C'est à un tel moment qu'un tournant dans la vie religieuse peut se produire. Le chemin de vie antérieur a conduit à une impasse. La condition intérieure lui semble abominable, mais le jeune homme ou la jeune fille ne peut peut-être pas encore la classer comme étant un péché. Il y a un désir de trouver un sens vrai et noble de la vie, car vivre sans y trouver un sens conduit à mener une existence pitoyable, fade, sans but et absurde.
A ce moment fatidique où la vie des jeunes atteint un point décisif, tout à coup, par un moyen inconnu et mystérieux, une certaine lumière apparaît dans l'âme, un certain sentiment frais et joyeux, un certain espoir que la vie n'est pas dénuée de sens.
D'où vient cette certitude que la vie n'est pas dénuée de sens vient-il? Qu'est-ce que la vie? Jusqu'alors, le jeune esprit a été enclin à avoir une vision mécanique du monde (la vie est un agrégat d'atomes et de forces, et de leur mouvement et de leur interaction constante; la vie est une collection de manifestations de causalité, dont la somme compose le portrait complet de l'existence cosmique terrestre et humaine). Et soudain, dans cet immense mécanisme, sans limites et sans âme, l'âme des jeunes commence à percevoir la présence de quelque chose de vivant, de grand, de sage et de beau, la présence de Dieu.
D'où vient ce sentiment ?
Plusieurs circonstances peuvent y contribuer: l'essentiel est que la foi de l'adolescent dans sa propre infaillibilité, a été brisée, il a profondément ressenti sa faillite intérieure. Il ne sent plus de soutien en lui-même. Un besoin est né pour un autre soutien, plus puissant.

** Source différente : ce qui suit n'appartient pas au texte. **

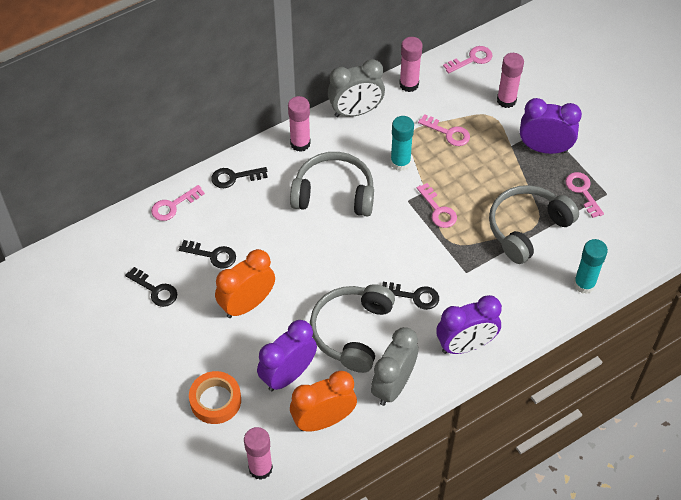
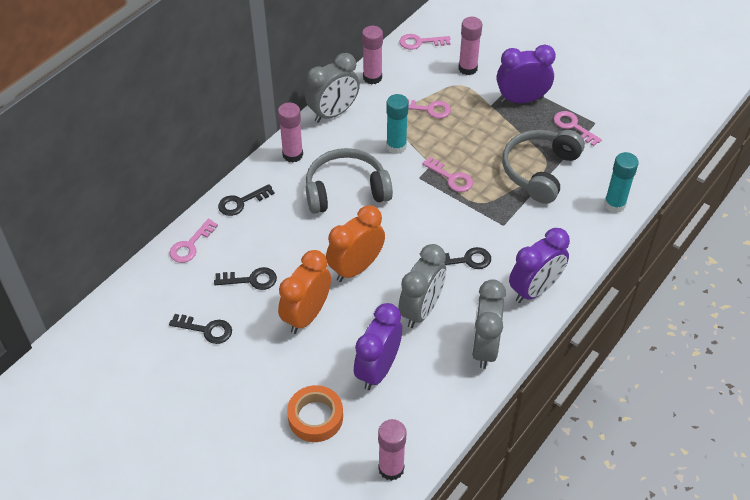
camera: 20 degrees left, 5 degrees down
orange clock [290,371,357,432] -> orange clock moved to [326,206,385,282]
grey headphones [310,284,395,373] -> grey clock [398,244,446,328]
pink key [443,46,492,73] -> pink key turned 135 degrees counterclockwise [399,34,451,50]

L'âme se tient à un certain carrefour. Elle se trouve dans un état d'instabilité. Les influences et les attraction de jadis ont perdu leur pouvoir sur elle. De nouvelles forces ne se sont pas encore déterminées en son sein. A ce moment, chaque secousse, quelle que soit son insignifiance, peut avoir une influence extraordinaire et décisive sur la vie entière.
Les douces expériences religieuses de son enfance, qui sortent de l'inconscient de l'âme, le tintement des cloches de l'église entendues de façon inattendue, un livre religieux tombant dans les mains, une rencontre et une conversation avec un croyant sérieux, une visite dans un monastère, la beauté silencieuse et mystérieuse de la nature et de nombreux autres facteurs peuvent contribuer à une sortie réussie de cette maladie de l'âme. La foi depuis longtemps oublié de l'enfance se réveille, et brûle doucement dans l'âme comme un phare lumineux, brillant. La vie va soudainement avoir du sens, il y aura un désir de vivre et de travailler au nom du nouvel idéal qui brûle dans l'âme. L'ancien point de vue matérialiste du monde s'est révélé être en déconfiture. Le nouveau point de vue religieux du monde, réchauffera l'âme et donnera un sens à la vie.
Me souvenant de ma propre jeunesse, j'y trouve une confirmation que c'est précisément sur ce chemin, le chemin d'un drame intérieur de plusieurs années, que nous sommes revenus à notre point de vue perdu du monde religieux et de l'idéal. Le sentiment religieux qui s'éveille dans l'âme, éclaire immédiatement le monde et la vie d'une manière totalement différente. La jeune âme commence à percevoir la beauté et la majesté de l'univers, elle atteint une croyance dans le sens et le but nobles de la vie, le coeur s'ouvre à une acceptation de l'Évangile. On sent le désir d'aller à l'église, d'assister aux offices, de se confesser et de participer à la Communion, même si certaines idées hérétiques demeurent souvent. Et lorsque ces nouveaux besoins et ces pensées commencent à se manifester dans la jeune âme à la place du chaos dans lequel elle était passée, alors on peut dire hardiment que cette âme a été sauvée. Là commence une nouvelle période de la vie spirituelle, lorsque, s'étant fixé solidement sur le roc de la foi acquise par l'amère expérience plutôt que par la raison, une personne commence consciemment à construire sa vie sur une telle fondation.